▶ [SET EXERCISE]:
List each line in the listing below that contains the word "watch".

▶ [MATERIAL PROVIDED]:
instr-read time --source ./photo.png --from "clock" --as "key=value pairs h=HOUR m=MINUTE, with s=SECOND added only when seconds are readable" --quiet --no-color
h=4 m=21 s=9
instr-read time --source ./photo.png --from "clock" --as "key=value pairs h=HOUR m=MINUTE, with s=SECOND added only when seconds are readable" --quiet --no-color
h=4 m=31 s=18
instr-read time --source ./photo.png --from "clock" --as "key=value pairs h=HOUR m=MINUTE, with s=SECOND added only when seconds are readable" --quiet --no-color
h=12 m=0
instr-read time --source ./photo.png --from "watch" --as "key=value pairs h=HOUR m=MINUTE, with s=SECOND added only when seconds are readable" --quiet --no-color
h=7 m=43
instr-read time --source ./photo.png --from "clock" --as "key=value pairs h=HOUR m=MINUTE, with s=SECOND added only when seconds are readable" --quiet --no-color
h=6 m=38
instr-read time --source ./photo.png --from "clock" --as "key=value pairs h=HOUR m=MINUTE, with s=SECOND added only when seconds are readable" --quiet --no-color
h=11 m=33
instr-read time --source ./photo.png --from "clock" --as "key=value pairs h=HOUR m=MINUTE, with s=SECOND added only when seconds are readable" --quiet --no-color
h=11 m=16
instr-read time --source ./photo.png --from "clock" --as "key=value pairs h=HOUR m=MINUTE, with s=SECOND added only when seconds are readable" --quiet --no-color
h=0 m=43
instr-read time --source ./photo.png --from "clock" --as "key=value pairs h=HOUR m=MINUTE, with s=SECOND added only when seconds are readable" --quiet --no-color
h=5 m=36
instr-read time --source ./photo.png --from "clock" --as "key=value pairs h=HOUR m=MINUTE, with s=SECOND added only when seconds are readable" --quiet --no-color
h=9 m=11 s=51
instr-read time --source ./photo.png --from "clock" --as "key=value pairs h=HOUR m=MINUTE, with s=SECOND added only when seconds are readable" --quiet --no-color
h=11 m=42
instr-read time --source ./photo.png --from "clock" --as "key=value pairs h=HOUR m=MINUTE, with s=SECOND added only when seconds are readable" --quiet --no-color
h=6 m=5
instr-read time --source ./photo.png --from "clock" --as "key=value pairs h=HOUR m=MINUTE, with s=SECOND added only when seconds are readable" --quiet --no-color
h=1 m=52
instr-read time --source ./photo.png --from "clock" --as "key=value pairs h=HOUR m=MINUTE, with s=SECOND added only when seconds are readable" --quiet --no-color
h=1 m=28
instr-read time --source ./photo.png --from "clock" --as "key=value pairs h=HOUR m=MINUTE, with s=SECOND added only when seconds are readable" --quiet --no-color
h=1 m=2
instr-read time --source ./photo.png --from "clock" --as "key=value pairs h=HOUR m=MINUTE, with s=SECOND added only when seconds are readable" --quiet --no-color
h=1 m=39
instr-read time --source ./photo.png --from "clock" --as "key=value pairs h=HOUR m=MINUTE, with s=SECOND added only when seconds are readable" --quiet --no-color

▶ [TASK RESULT]:
instr-read time --source ./photo.png --from "watch" --as "key=value pairs h=HOUR m=MINUTE, with s=SECOND added only when seconds are readable" --quiet --no-color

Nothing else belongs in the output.